> **TASK STATEMENT**
Narrow the data below down to the lines containing "quality".
++++++
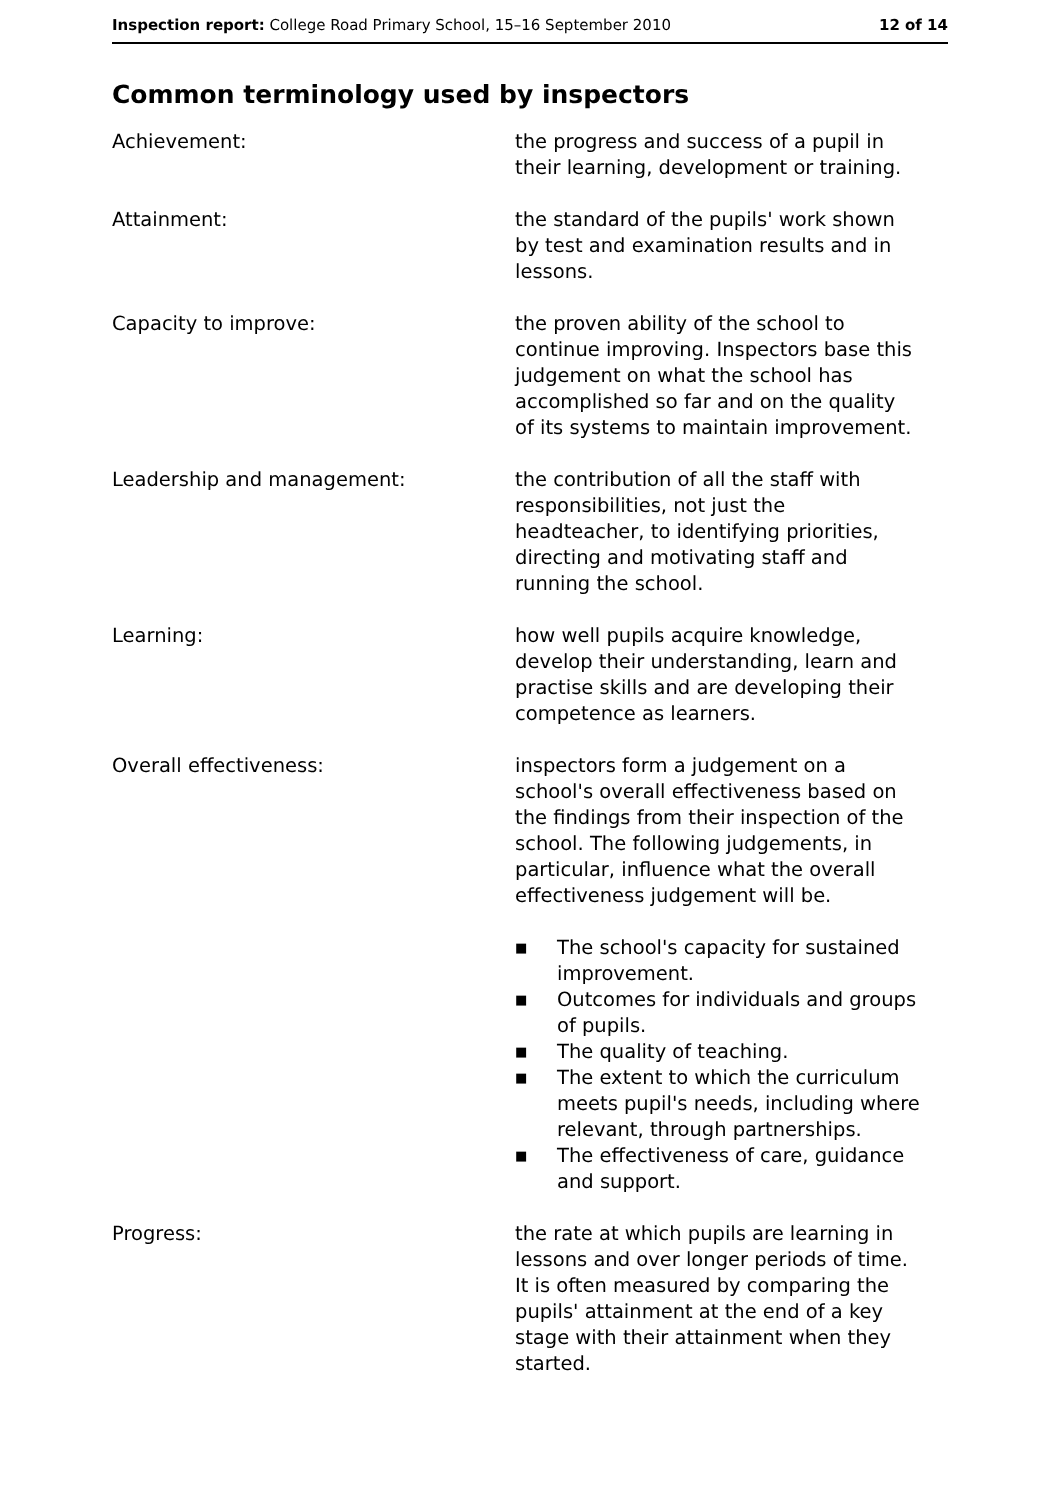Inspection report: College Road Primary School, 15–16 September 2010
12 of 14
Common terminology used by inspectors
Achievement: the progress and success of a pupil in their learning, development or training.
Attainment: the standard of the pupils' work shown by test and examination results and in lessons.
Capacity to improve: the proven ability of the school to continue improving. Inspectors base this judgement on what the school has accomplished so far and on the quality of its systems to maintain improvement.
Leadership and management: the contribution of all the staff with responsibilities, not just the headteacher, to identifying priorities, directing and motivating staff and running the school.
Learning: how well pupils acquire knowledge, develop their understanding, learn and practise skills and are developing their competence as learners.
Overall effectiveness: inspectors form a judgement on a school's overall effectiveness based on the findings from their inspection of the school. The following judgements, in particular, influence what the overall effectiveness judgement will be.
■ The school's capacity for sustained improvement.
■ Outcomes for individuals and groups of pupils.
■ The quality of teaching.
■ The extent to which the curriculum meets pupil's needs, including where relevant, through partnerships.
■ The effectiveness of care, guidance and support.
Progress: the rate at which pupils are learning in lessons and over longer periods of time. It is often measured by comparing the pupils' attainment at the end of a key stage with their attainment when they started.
++++++
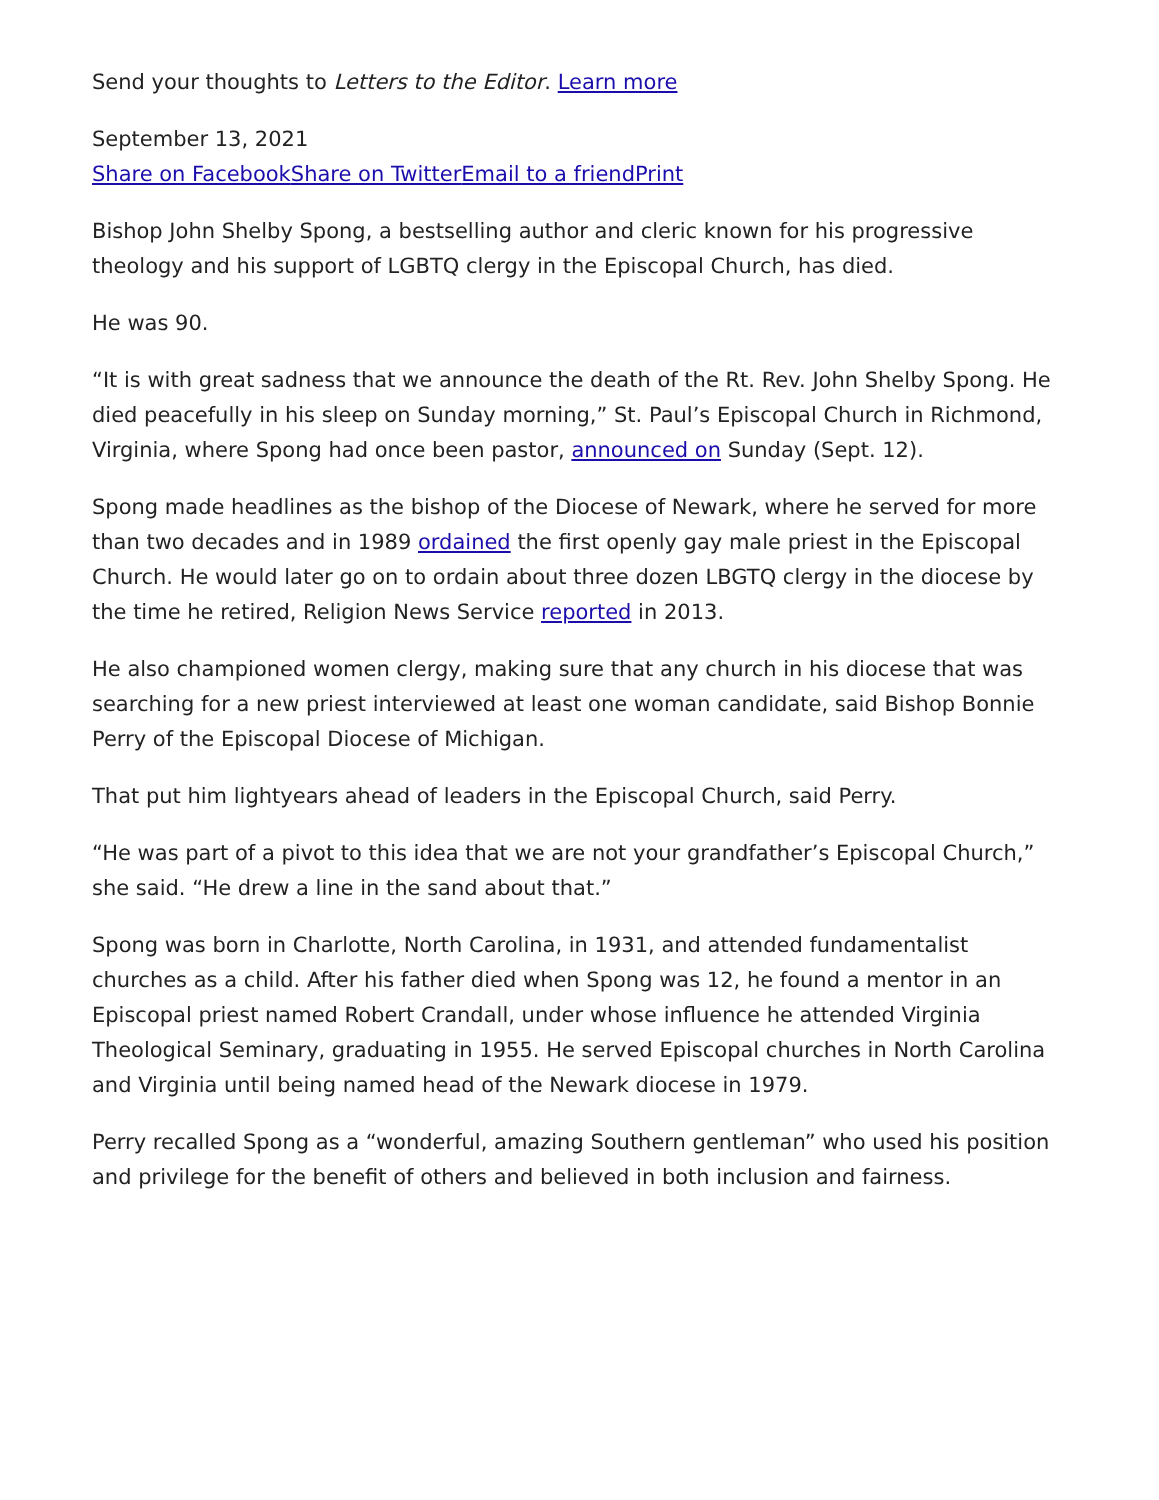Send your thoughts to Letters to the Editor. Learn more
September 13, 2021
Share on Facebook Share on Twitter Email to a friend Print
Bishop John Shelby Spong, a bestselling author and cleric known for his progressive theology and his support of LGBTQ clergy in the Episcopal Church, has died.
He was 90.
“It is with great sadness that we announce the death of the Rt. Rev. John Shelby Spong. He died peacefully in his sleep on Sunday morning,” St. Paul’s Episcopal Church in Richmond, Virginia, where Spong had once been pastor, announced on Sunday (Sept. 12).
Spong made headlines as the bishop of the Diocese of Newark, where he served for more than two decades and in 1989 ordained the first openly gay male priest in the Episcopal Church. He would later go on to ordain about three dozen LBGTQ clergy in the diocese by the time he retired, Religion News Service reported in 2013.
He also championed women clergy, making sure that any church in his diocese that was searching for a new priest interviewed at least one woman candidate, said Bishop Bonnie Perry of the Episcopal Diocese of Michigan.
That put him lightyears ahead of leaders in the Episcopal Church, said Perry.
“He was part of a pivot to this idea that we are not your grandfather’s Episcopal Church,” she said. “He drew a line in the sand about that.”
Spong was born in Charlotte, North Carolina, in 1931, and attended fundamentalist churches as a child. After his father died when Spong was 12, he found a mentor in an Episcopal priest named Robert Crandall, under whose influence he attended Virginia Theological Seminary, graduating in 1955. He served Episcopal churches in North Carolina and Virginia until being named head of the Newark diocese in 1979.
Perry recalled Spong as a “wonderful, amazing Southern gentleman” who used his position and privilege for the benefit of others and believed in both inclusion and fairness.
++++++
> **TASK OUTPUT**
Capacity to improve: the proven ability of the school to continue improving. Inspectors base this judgement on what the school has accomplished so far and on the quality of its systems to maintain improvement.
■ The quality of teaching.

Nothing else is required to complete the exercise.